Material de entrada:
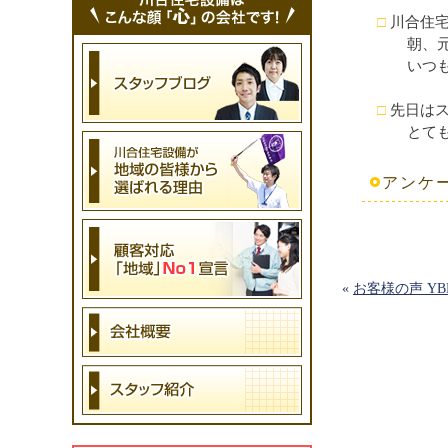
□
川合住宅
朝、元気
いつもあ
□
先日はス
とても楽
アンケ
«
お客様の声 Y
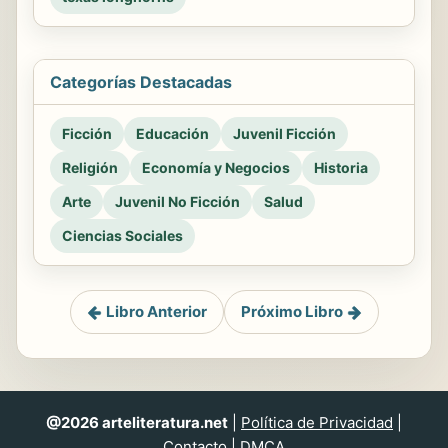
Categorías Destacadas
Ficción
Educación
Juvenil Ficción
Religión
Economía y Negocios
Historia
Arte
Juvenil No Ficción
Salud
Ciencias Sociales
Libro Anterior
Próximo Libro
@2026 arteliteratura.net
|
Política de Privacidad
|
Contacto
|
DMCA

Seu objetivo: Liste cada linha do material em que aparece a palavra "Juvenil".

Área de resposta:
Juvenil Ficción
Juvenil No Ficción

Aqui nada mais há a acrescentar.